Overall health of charity sector improves

August 16, 2017, 11:11 AM GMT+0

The charity sector has seen an improvement in its overall health in the past 12 months, new YouGov CharityIndex data reveals.

Analysis of 32 leading charities that YouGov CharityIndex has tracked continuously over the past four years shows that their aggregate Index scores – measuring overall brand health – have improved in the last 12 months. In the year to the end of June 2017 the average score was 22.9 – an improvement on 21.5 in the same period to June 2016 and 22.6 to June 2015. It comes after a challenging period for the third sector following a succession of negative news stories about individual charities.

The Index score takes into account perceptions of a charity’s quality, value, impression, satisfaction, reputation and whether consumers would recommend the brand to others. YouGov CharityIndex is the authoritative measure of how consumers perceive charities. It tracks 50 charity brands on a daily basis, allowing not for profit organisations to track their brand perception all year round.

Charities have been under intense scrutiny over the past few years and the public perception of the sector suffered. However, this analysis suggests that the worst may be over and charities have turned a corner.
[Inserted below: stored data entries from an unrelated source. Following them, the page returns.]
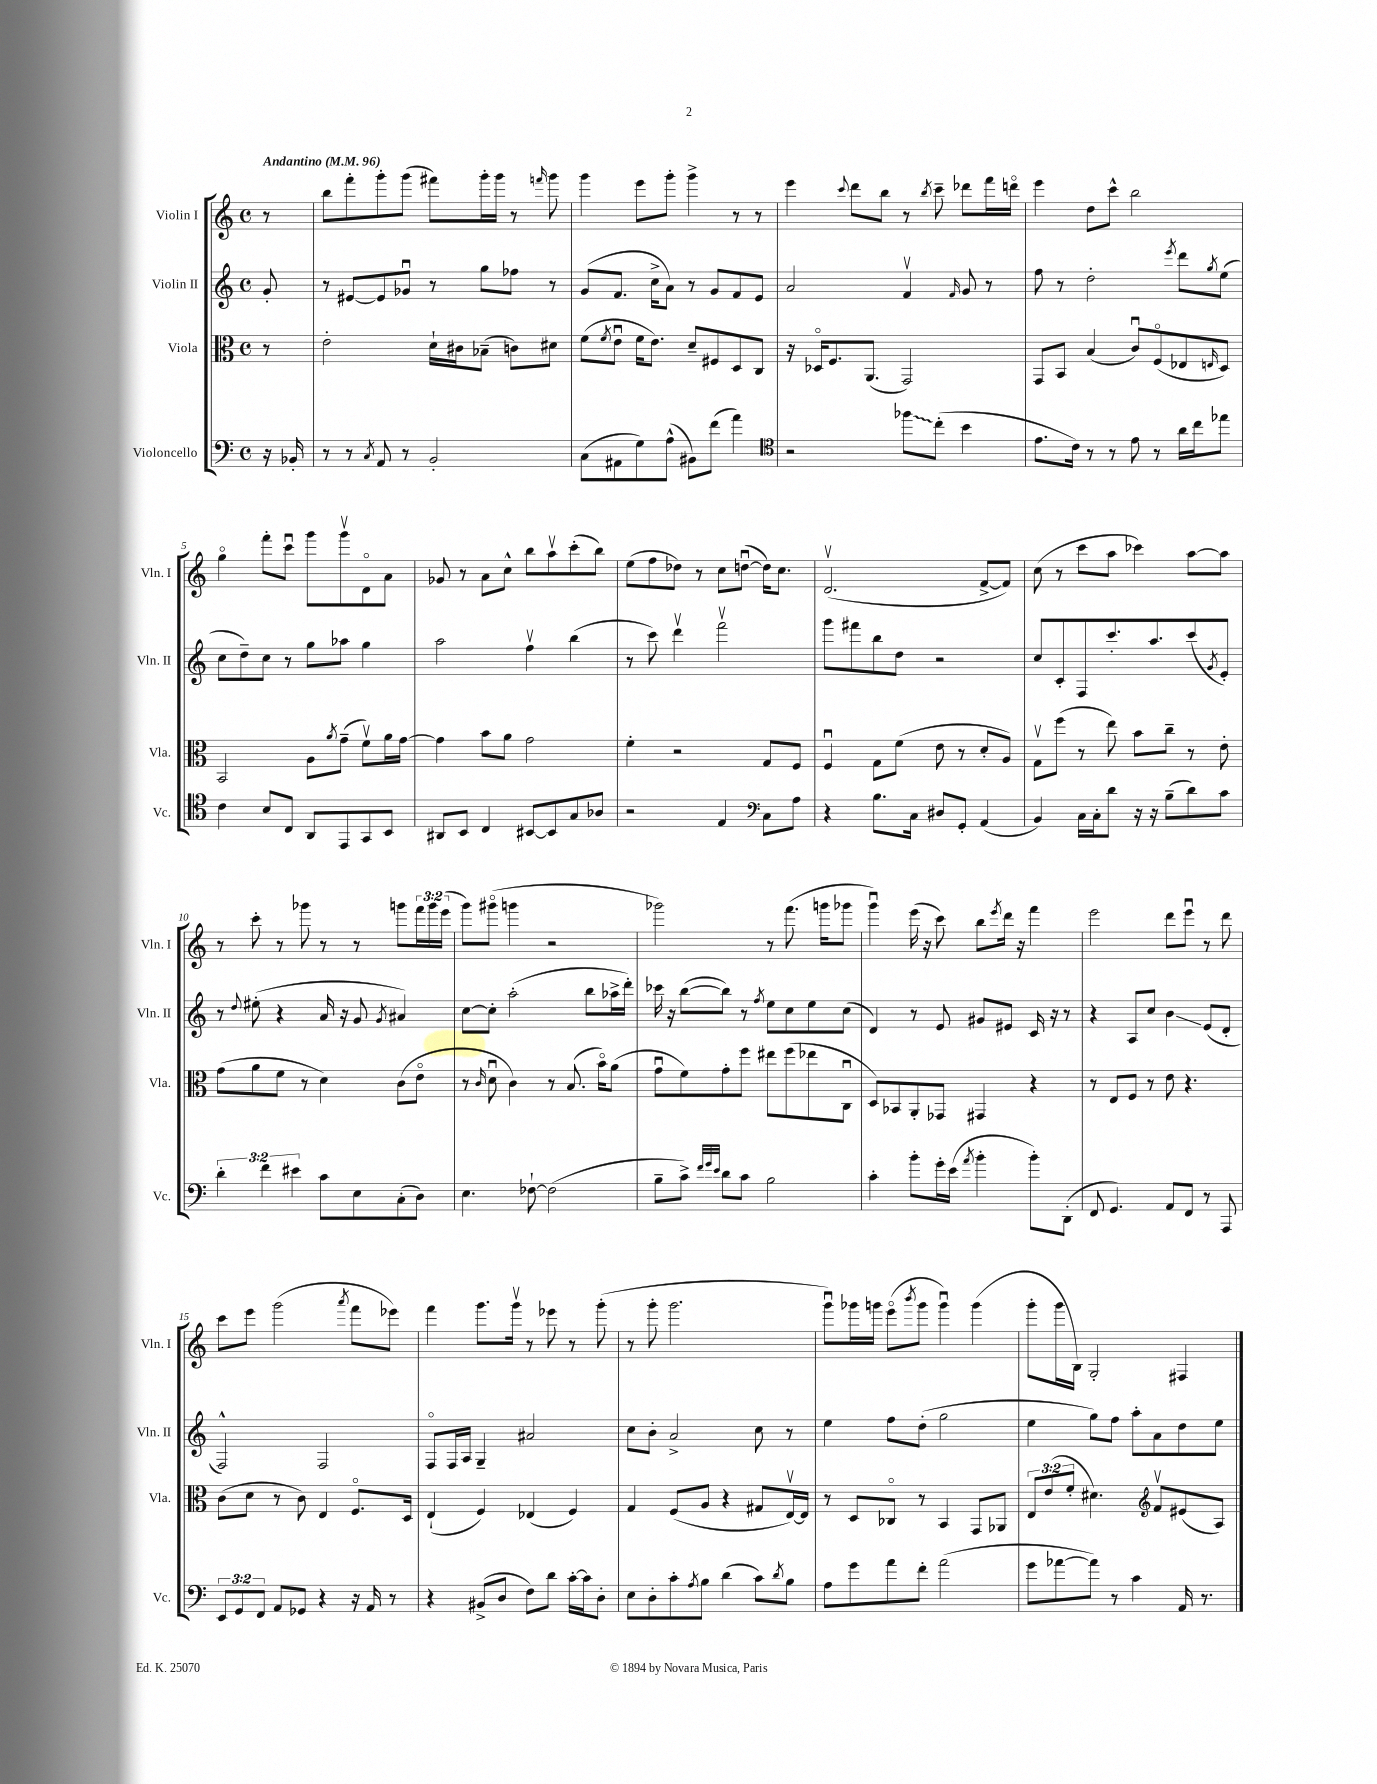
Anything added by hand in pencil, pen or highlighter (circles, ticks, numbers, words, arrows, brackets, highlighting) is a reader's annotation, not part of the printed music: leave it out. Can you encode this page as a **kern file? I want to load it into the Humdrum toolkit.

**kern	**kern	**kern	**kern
*staff4	*staff3	*staff2	*staff1
*clefF4	*clefC3	*clefG2	*clefG2
*k[]	*k[]	*k[]	*k[]
*M4/4	*M4/4	*M4/4	*M4/4
*met(c)	*met(c)	*met(c)	*met(c)
*MM96	*MM96	*MM96	*MM96
16r	8r	8g'/	8r
16BB-'/	.	.	.
=	=	=	=
8r	2e'\	8r	8bb\L
8r	.	[8e#/L	8fff'\
8qC/	.	.	.
8AA/	.	8e#/]	8ggg'\
8r	.	8g-u/J	(8ggg\J
2BB'/	16d`\LL	8r	8fff#\L)
.	16c#\J	.	.
.	(8B-~\J	8gg\L	16ggg'\L
.	.	.	16ggg\JJ
.	8c\L)	8ff-\J	8r
.	.	.	16qqfff/
.	8d#\J	8r	8ggg\
=	=	=	=
(8C\L	(8f\L	(8g/L	4ggg\
.	8qf/	.	.
8AA#\	8eu\J	8.f/J	.
8G\)	16f\LK	.	8eee\L
.	8.e\J)	16cc^\LK	.
(8A^^\J	.	8a\J)	8ggg'\J
8BB#\L)	8d~/L	8r	4ggg^\
(8f\J	8F#/	8g/L	.
4a\)	8D/	8f/	8r
.	8C/J	8e/J	8r
=	=	=	=
*clefC4	*	*	*
2r	16r	2a/	4eee\
.	16D-o/LK	.	.
.	8.F/	.	.
.	.	.	8qqccc/
.	.	.	8ddd\L
.	(8.AA/J	.	.
.	.	.	8bb\J
8ff-\L	2GG/)	4fv/	8r
.	.	.	8qbb/
(8cc'\J	.	.	8ccc~\
.	.	16qqf/	.
4b\	.	8g/	8ddd-\L
.	.	8r	16fff\L
.	.	.	16dddo\JJ
=	=	=	=
8.e\L	8GG/L	8ff\	4eee\
.	8BB/J	8r	.
16c\Jk)	.	.	.
8r	(4B/	2dd'\	8dd\L
8r	.	.	8ccc^^\J
8e\	8cu/L)	.	2bb\
8r	(8Fo/	.	.
.	.	8qeee/	.
16a\LL	8E-/	8ddd\L	.
16cc\J	.	.	.
.	16qqE/	8qgg/	.
8ee-\J	8D/J)	(8ee\J	.
=	=	=	=
4c\	2BB/	8cc\L	4ggo\
.	.	8dd~\)	.
8B/L	.	8cc\J	8fff'\L
8C/J	.	8r	8cccu\J
8AA/L	8A\L	8gg\L	8ggg\L
.	8qa/	.	.
8EE/	(8g~\J	8aa-\J	8gggv\
8GG/	8fv\L)	4gg\	8do\
8BB/J	16a\L	.	8a\J
.	[16g\JJ	.	.
=	=	=	=
8AA#/L	4g\]	2aa\	8g-/
8BB/J	.	.	8r
4C/	8b\L	.	8a\L
.	8a\J	.	8cc^^\J
[8BB#/L	2g\	4ffv\	8bb\L
8BB#/]	.	.	8aav\
8G/	.	(4bb\	(8ccc'\
8A-/J	.	.	8bb\J)
=	=	=	=
2r	4f'\	8r	(8ee\L
.	.	8ccc\)	8ff\
.	2r	4dddv\	8dd-\J)
.	.	.	8r
4E/	.	2fffv\	8cc\L
.	.	.	([8ddu\J
*clefF4	*	*	*
8C\L	8G/L	.	16dd\]LK)
.	.	.	8.cc\J
8A\J	8F/J	.	.
=	=	=	=
4r	4Fu/	8ggg\L	(2.dv/
.	.	8fff#\	.
8.B\L	8G\L	8bb\	.
.	(8f\J	8dd\J	.
16C\Jk	.	.	.
8D#/L	8e\	2r	.
8GG'/J	8r	.	.
(4AA/	8d'/L	.	[8f^/L
.	8A/J)	.	8f/]J)
=	=	=	=
4BB/)	8Gv\L	8cc/L	(8cc\
.	(8ff\J	8c'/	8r
16C\LL	8r	8F/	8ccc\L
16C'\J	.	.	.
8d\J	8ee\)	8.ccc'/	8aa\J
16r	8b\L	.	4ccc-\)
16r	.	8.aa/	.
(8B~\L	8cc~\J	.	.
8d\)	8r	(8ccc/	[8aa\L
.	.	8qg/	.
8c\J	8e'\	8e'/J)	8aa\]J
=	=	=	=
6d'\	(8g\L	8r	8r
.	.	8qqdd/	.
.	8a\	(8ee#'\	8ccc'\
6f\	.	.	.
.	8f\J	4r	8r
6e#\	.	.	.
.	8r	.	8ggg-\
8c\L	4d\)	16a/	8r
.	.	16r	.
8E\	.	8g/	8r
.	.	8qg/	.
(8C'\	(8c\L	4a#/)	8ggg\L
8D\J)	8eo\J	.	24fff\L
.	.	.	24ggg\
.	.	.	(24eee\JJ
=	=	=	=
4.E\	8r	[8cc\L	8ggg\L)
.	16qqc/	.	.
.	8du\	8cc'\]J	(8ggg#o\J
.	4c\)	(2aa'\	4ggg\
[8F-`\	.	.	.
(2F-\]	8r	.	2r
.	(8.B/	.	.
.	.	8bb\L	.
.	16bo\LK)	.	.
.	(8a\J	16aa-^\L	.
.	.	16ddd'\JJ)	.
=	=	=	=
8B~\L	8gu\L	16ccc-\	2ggg-\)
.	.	16r	.
8c^\J)	8f\)	([8bb\L	.
32qqf/LLL	.	.	.
32qqg/	.	.	.
32qqe/JJJ	.	.	.
8d\L	8g'\	8bb\]J)	.
8c\J	8ff\J	8r	.
.	.	8qff/	.
2B\	8ee#\L	8ee\L	8r
.	(8ff\	8cc\	(8.fff\
.	8ee-\	8ee\	.
.	.	.	16ggg\LK
.	8Cu\J	(8cc\J	8ggg-\J
=	=	=	=
4c'\	8D/L)	4d/)	4gggu\)
.	8BB-/	.	.
8b'\L	8AA'/	8r	(16eee\
.	.	.	16r
16g'\L	8GG-/J	8e/	8ccc\)
(16e\JJ	.	.	.
8qa/	.	.	.
4b'\	4GG#/	8g#/L	8bb\L
.	.	.	8qeee/
.	.	8e#/J	16ddd\Jk
.	.	.	16r
8b'\L)	4r	16c/	4fff\
.	.	16r	.
(8DD'\J	.	8r	.
=	=	=	=
8FF/	8r	4r	2eee\
4.GG/)	8E/L	.	.
.	8F/J	8A/L	.
.	8r	8cc/J	.
8AA/L	8e\	4b\	8ddd\L
8FF/J	4.r	.	8eeeu\J
8r	.	(8e/L	8r
8AAA/	.	8d'/J	8ddd\
=	=	=	=
12EE/L	(8c\L	2F^^/)	8ccc\L
12GG/	.	.	.
.	8d\J	.	8eee\J
12FF/J	.	.	.
8AA/L	8r	.	(2ggg\
8GG-/J	8c\)	.	.
4r	4E/	2F/	.
.	.	.	8qaaa/
16r	8.Fo/L	.	8fff\L
16AA/	.	.	.
8r	.	.	8eee-\J)
.	16D/Jk	.	.
=	=	=	=
4r	(4E`/	8Fo/L	4fff\
.	.	16F/L	.
.	.	16A/JJ	.
(8BB#^/L	4F/)	4G~/	8.ggg\L
8D/J	.	.	.
.	.	.	16gggv\Jk
8F\L)	(4E-/	2a#/	8r
8d\J	.	.	8eee-\
[16c'\LL	4F/)	.	8r
16c\]J	.	.	.
8D'\J	.	.	(8ggg'\
=	=	=	=
8E\L	4G/	8cc\L	8r
8D'\	.	8b'\J	8ggg'\
8c'\	(8F/L	2a^/	2.ggg\
8qA/	.	.	.
8B\J	8A/J	.	.
(4d\	4r	.	.
8c\L)	8G#/L	8cc\	.
8qd/	.	.	.
8B\J	[16Ev/L)	8r	.
.	16E/]JJ	.	.
=	=	=	=
8A\L	8r	4ee\	8gggu\L)
8g\	8D/L	.	16ggg-\L
.	.	.	16ggg\JJ
8a\	8C-o/J	8ff\L	(8eeeo\L
.	.	.	8qbbb/
8f'\J	8r	(8dd'\J	8ggg\J
(2a\	4BB/	2gg\	4gggu\)
.	8GG/L	.	(4ggg\
.	8AA-/J	.	.
=	=	=	=
8g\L	12E/L	4ee\	8ggg'\L
.	(12e/	.	.
[8a-\	.	.	16ggg\L
.	12f'/J	.	.
.	.	.	16B\JJ)
8a-\]J)	4.d#\)	8gg\L)	2G'/
8r	.	8ff\J	.
4c\	.	8aa'\L	.
*	*clefG2	*	*
.	8fv/L	8a\	.
16AA/	(8e#/	8dd\	4F#/
8.r	.	.	.
.	8A/J)	8ee\J	.
==	==	==	==
*-	*-	*-	*-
What is unclear, though, is whether this is because the number of negative headlines about the sector have declined or whether it is the result of charities being better at getting across the value of their work.

The analysis reveals the top ten charity brands driving this improvement. The RSPCA saw its Index score improve by 2.7 points in the 12 months to the end of June, ahead of Cancer Research UK (+2.3 points) and NSPCC (2.2 points). Three charity brands had the fourth-best improvement – Shelter, the British Heart Foundation, and Macmillan Cancer Support (all improving by +2.1 points).

The YouGov CharityIndex data also revealed the top ten charities with the strongest overall brand health in the year to the end of June. Macmillan Cancer Support comes top, with Cancer Research UK in second place and the British Heart Foundation in third. The remainder of the top five is made up of the RNLI and Marie Curie.